Выбрать главу

Вместе с доктором Софьей Левинтон, захваченной в немецкий плен ещё в 1-м томе, автор теперь втягивает читателя в густеющий поток обречённых к уничтожению евреев. Сперва — это отражение в мозгу обезумевшего бухгалтера Розенберга массовых сожжений еврейских трупов. И ещё другое сумасшествие — недорастрелянной девушки, выбравшейся из общей могилы. При описании глубины страданий и бессвязных надежд, и наивных последних бытовых забот обречённых людей — Гроссман старается удерживаться в пределах бесстрастного натурализма. Все эти описания требуют недюжинной работы авторского воображения — представить, чего никто не видел и не испытал из живущих, не от кого было собирать достоверные показания, а надо вообразить эти детали — оброненный детский кубик или куколку бабочки в спичечной коробке. Автор в ряде глав старается быть как можно более фактичным, а то и будничным, избегая взрыва чувств и у себя, и у персонажей, затягиваемых принудительным механическим движением. Он представляет нам комбинат уничтожения — обобщённый, не называя его именем «Освенцим». Всплеск эмоций разрешает себе только при отзыве на музыку, сопровождающую колонну обречённых и диковинные потрясения от неё в душах. Это — очень сильно. И сразу вплотную — о чёрно-рыжей гнилой охимиченной воде, которая остатки уничтоженных смоет в мировой океан. И вот — последние чувства людей (у старой девы Левинтон вспыхивает материнское чувство к чужому малышу, и, чтобы быть с ним рядом, она отказывается выйти на спасительный вызов «кто тут хирург?»), даже и — душевный подъём гибели. И дальше, дальше автор вживается в каждую деталь: обманного «предбанника», стрижки женщин для сбора их волос, чьё-то остроумие на грани смерти, «мускульная сила плавно изгибающегося бетона, втягивавшего в себя человеческий поток», «какое-то полусонное скольжение», всё плотней, всё сжатее в камере, «всё короче шажки людей», «гипнотический бетонный ритм», закруживающий толпу, — и газовая смерть, темнящая глаза и сознание. (И на том бы — оборвать. Но автор, атеист, даёт вослед рассуждение, что смерть есть «переход из мира свободы в царство рабства» и «Вселенная, существовавшая в человеке, перестала быть», — это воспринимается как обидный срыв с душевной высоты, достигнутой предыдущими страницами.)

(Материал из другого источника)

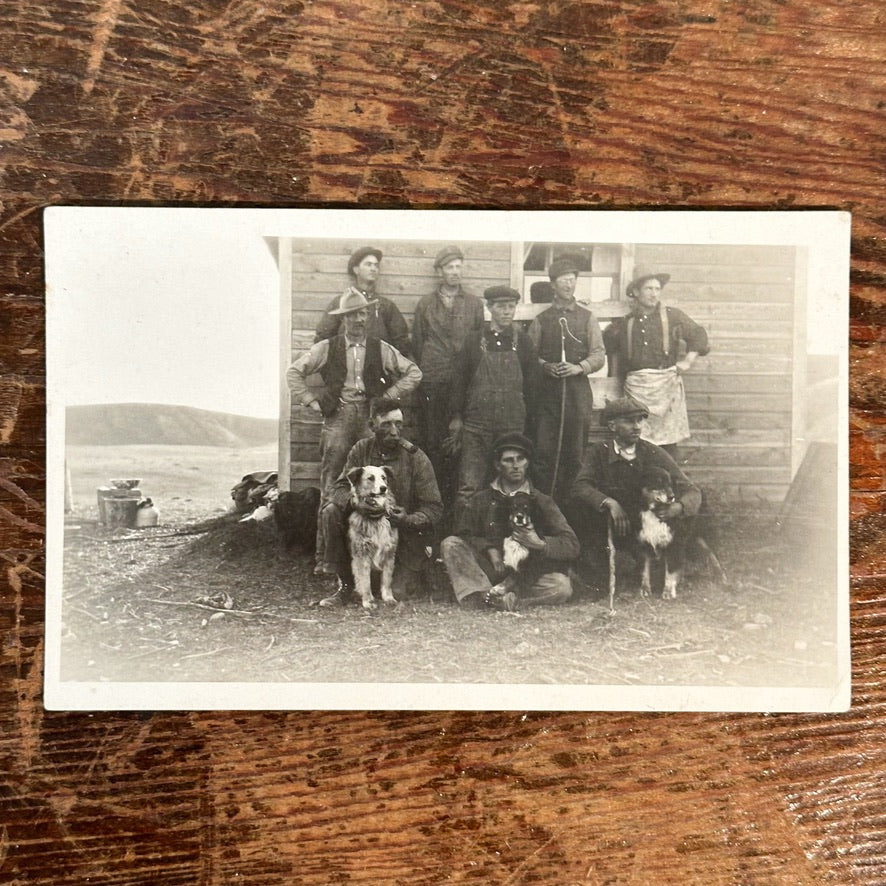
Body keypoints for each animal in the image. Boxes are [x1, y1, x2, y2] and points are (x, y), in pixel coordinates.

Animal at [348, 464, 400, 612]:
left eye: (384, 477)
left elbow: (387, 580)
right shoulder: (362, 555)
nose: (383, 488)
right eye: (370, 478)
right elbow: (365, 581)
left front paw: (388, 598)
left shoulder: (390, 553)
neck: (375, 518)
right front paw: (367, 601)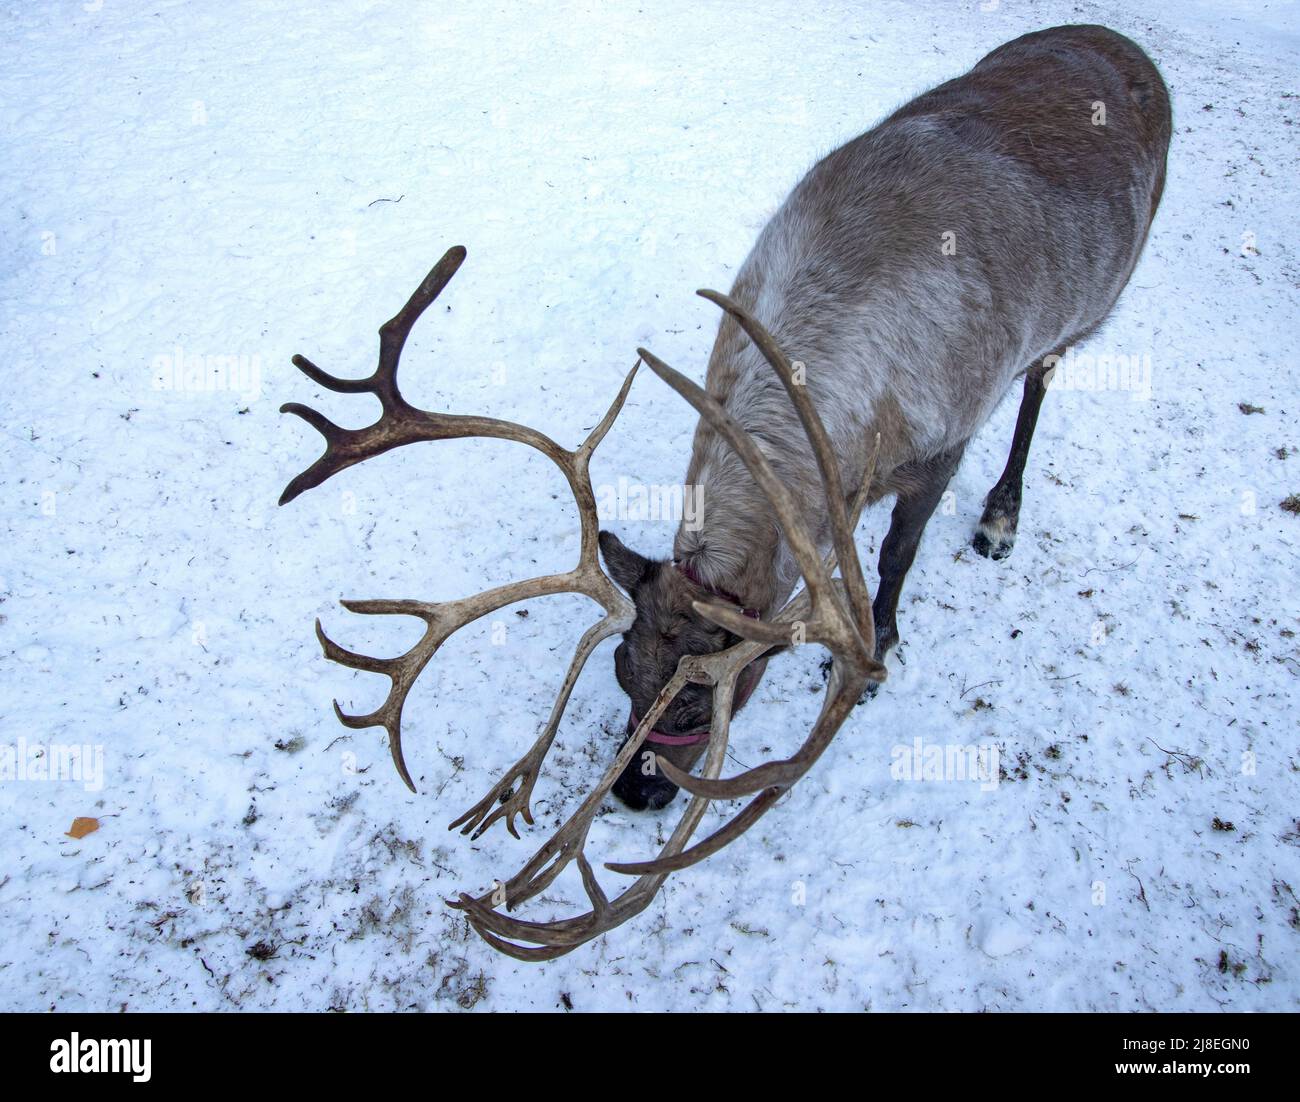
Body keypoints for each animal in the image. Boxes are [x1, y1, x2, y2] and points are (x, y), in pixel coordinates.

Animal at [280, 24, 1170, 959]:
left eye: (710, 698)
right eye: (620, 672)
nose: (634, 794)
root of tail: (1116, 39)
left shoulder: (945, 438)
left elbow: (897, 555)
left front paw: (881, 647)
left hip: (1095, 304)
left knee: (1044, 379)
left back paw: (1002, 517)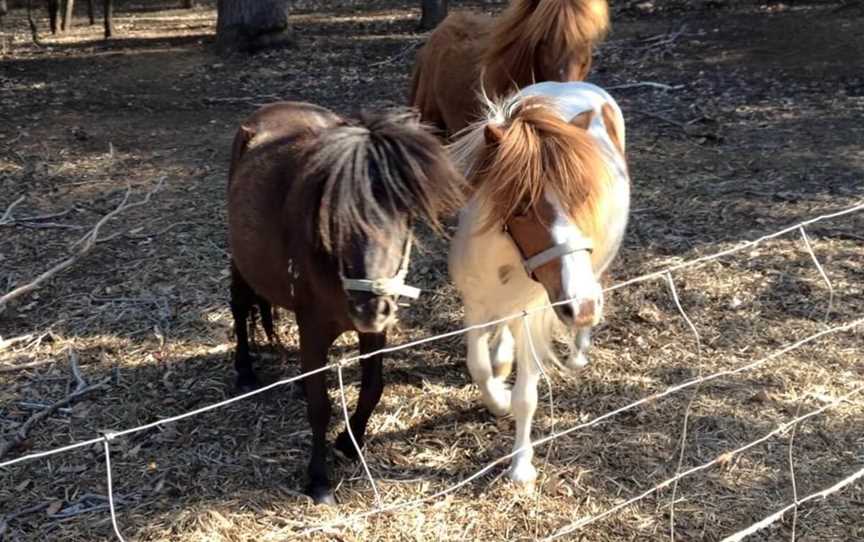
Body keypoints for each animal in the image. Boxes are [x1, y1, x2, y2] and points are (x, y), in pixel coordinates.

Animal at [226, 102, 462, 506]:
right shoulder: (314, 329)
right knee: (240, 309)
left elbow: (372, 387)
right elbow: (320, 407)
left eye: (404, 217)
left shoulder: (374, 334)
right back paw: (245, 371)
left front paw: (351, 443)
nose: (370, 309)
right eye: (337, 219)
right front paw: (319, 480)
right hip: (241, 265)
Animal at [448, 83, 632, 486]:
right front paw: (497, 397)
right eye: (520, 206)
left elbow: (526, 396)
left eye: (583, 196)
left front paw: (521, 466)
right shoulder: (475, 304)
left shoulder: (535, 314)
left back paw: (578, 352)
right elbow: (478, 365)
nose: (582, 308)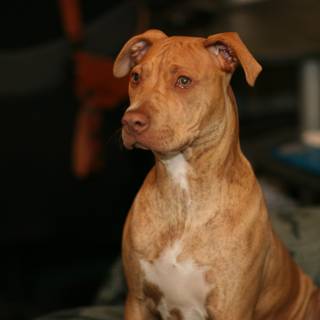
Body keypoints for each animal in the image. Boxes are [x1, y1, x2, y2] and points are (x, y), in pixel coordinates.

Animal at [112, 29, 320, 320]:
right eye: (135, 77)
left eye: (183, 81)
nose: (130, 121)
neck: (183, 192)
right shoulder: (137, 300)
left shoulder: (232, 307)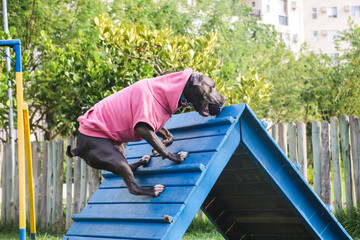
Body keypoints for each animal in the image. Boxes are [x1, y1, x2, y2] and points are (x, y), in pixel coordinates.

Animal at [66, 68, 226, 197]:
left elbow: (169, 137)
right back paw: (153, 190)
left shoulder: (155, 123)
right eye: (212, 86)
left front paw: (156, 149)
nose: (224, 99)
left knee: (130, 167)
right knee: (132, 187)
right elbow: (163, 148)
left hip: (117, 150)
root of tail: (78, 147)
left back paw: (143, 161)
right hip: (111, 156)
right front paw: (176, 157)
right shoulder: (143, 126)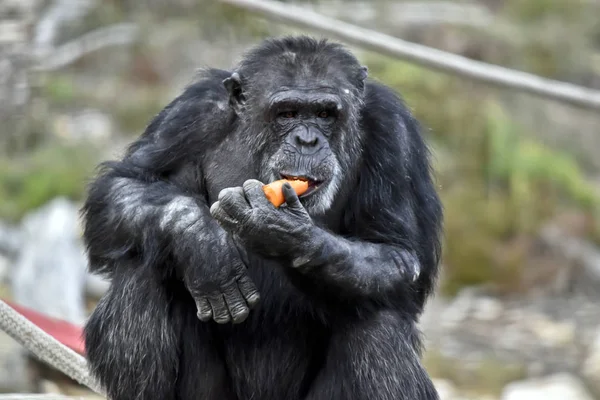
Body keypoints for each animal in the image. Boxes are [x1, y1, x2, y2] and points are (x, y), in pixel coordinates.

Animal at [81, 35, 440, 400]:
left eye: (325, 113)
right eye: (288, 113)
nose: (307, 139)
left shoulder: (392, 132)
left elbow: (398, 253)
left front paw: (283, 232)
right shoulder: (191, 112)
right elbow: (123, 184)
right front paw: (204, 241)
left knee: (378, 324)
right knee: (143, 266)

По сравнению с этой могучей самоубеждающей сценой массового уничтожения — слабо стоит в романе отдельная глава (II—32) отвлечённого рассуждения об антисемитизме: о его разнородностях, о его содержании и сведение всех причин его — к бездарности завистников. Рассуждение сбивчивое, не опёртое на историю и далёкое от исчерпания темы. Наряду с рядом верных замечаний — ткань этой главы весьма неравнозначна.

А сюжетно еврейская проблема в романе больше строится вокруг физика Штрума. В 1-м томе автор не давал себе смелости развернуть образ, теперь он на это решается — и главная линия тесно переплетена с еврейским происхождением Штрума. Теперь, с опозданием, мы узнаём о тошном ему «вечном комплексе неполноценности», который он испытывает в советской обстановке: «входишь в зал заседаний — первый ряд свободен, но я не решаюсь сесть, иду на камчатку». Тут — и сотрясающее действие на него предсмертного письма матери.

О самой сути научного открытия Штрума автор, по законам художественного текста, разумеется, не сообщает нам, и не должен. А поэтическая глава (I—17) о физике вообще — хороша. Весьма правдоподобно описывается момент угадки зерна новой теории — момент, когда Штрум был занят совсем другими разговорами и заботами. Эту мысль «казалось, не он породил, она поднялась просто, легко, как белый водяной цветок из спокойной тьмы озера». В нарочито неточных выражениях открытие Штрума поднято как эпохальное (это — хорошо изъявлено: «рухнуло тяготение, масса, время, двоится пространство, не имеющее бытия, а один лишь магнетический смысл»), «классическая теория сама стала лишь частным случаем в разработанном Штрумом новом широком решении», институтские сотрудники прямо ставят Штрума вслед за Бором и Планком. От Чепыжина, практичнее того, узнаём, что теория Штрума пригодится в разработке ядерных процессов.